La douceur de Samy Langeraert

Mon temps libre de Samy Langeraert, éditions Verdier, 2019



C’est un livre qui a la grâce. Le premier de son auteur, Samy Langeraert.

Un jeune homme, à Berlin. Il passe du temps à sa fenêtre – clin d’oeil admiratif à Peter Handke – et regarde le monde autour de lui. Il marche, il roule à vélo, se rend dans les cafés, va au cinéma, passe son temps libre à observer, noter, la couleur des feuilles des arbres, la moue d’une gamine, les bruits de la ville. Pour gagner sa vie, il donne quelques cours de français de chez lui, par Skype. Les saisons passent, quelqu’un manque, une certaine M., aimée et enfuie.

Samy Langeraert ne s’appesantit jamais. Son écriture est si douce et légère qu’elle vole au-dessus des émotions, les effleure - tous les sens ouverts, le monde à fleur de peau -, nous les signale sans nous en charger. Aucun égotisme, moins la quête de l’autre que la tentative de capter un vide, un manque, une solitude. Progressivement, la membrane qui sépare le narrateur de la vie dehors, la vie des autres, se mue en vibration d’amour et de chagrin. Là encore, aucune sensiblerie, aucun pathos. Les sensations font merveille, ’La dépression est là, toute proche. Je prends le mot comme je l’entends : un affaissement, un trou, une absence de poussée’.

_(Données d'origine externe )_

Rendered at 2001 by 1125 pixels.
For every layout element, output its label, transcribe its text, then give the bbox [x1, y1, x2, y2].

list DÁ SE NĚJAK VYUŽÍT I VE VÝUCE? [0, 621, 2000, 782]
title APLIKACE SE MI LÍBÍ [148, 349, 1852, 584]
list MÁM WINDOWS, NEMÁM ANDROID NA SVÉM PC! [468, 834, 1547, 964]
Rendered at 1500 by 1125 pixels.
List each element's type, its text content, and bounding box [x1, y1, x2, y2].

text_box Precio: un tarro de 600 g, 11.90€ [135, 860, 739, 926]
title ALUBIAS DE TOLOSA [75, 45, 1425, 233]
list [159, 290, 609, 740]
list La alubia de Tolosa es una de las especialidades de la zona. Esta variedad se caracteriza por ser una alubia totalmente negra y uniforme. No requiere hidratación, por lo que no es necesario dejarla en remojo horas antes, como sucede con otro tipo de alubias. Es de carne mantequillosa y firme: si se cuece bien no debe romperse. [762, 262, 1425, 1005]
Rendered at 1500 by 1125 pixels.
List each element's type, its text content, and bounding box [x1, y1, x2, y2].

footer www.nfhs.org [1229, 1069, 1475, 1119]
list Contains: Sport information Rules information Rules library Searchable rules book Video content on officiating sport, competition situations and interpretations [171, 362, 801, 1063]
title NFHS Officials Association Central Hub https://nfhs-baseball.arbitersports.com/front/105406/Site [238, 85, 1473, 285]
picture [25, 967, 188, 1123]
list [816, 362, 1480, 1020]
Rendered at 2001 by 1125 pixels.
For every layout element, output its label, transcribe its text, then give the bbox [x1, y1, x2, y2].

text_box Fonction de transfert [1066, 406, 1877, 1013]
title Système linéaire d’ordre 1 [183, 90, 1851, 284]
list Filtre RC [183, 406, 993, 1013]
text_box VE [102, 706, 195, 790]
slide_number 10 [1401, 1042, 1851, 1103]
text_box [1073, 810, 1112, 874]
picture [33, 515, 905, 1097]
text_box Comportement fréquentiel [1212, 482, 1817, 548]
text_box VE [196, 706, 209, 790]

Samy Langeraert ne nous entraîne pas dans le trou. Au contraire, et c’est là le miracle de ce récit. L’écriture, d’une précision extrême, retient si fort ce qui se passe sur les bords du vide, que la vie revient, nous lèche de ses perceptions infimes qu’on peut dire aussi infinies, le bruit ’des chaussures à talons sur le trottoir en fin d’après-midi, le claquement ricoché sur toute la hauteur des façades […] L’hiver touche à sa fin, le merle n’a pas chanté depuis quelques minutes, en face les briques commencent à ramollir et onduler sous les vagues de chaleur.’

Lorsque le narrateur revient à Paris, c’est l’été et il pleut. De l’année berlinoise, de l’amour dans et pour cette ville, de ces déplacements du temps et du corps, du va et vient entre deux langues, de cette double identité qu’est toujours la relation amoureuse et qui nous fait nous perdre de vue quand elle se déchire, quelque chose éclot, la ’cinquième saison’, aurait dit J.-B Pontalis. Une nouvelle vie peut commencer, le narrateur caresser un chat, avoir envie d’embrasser des inconnus. Le désir reprend sa place, simplement.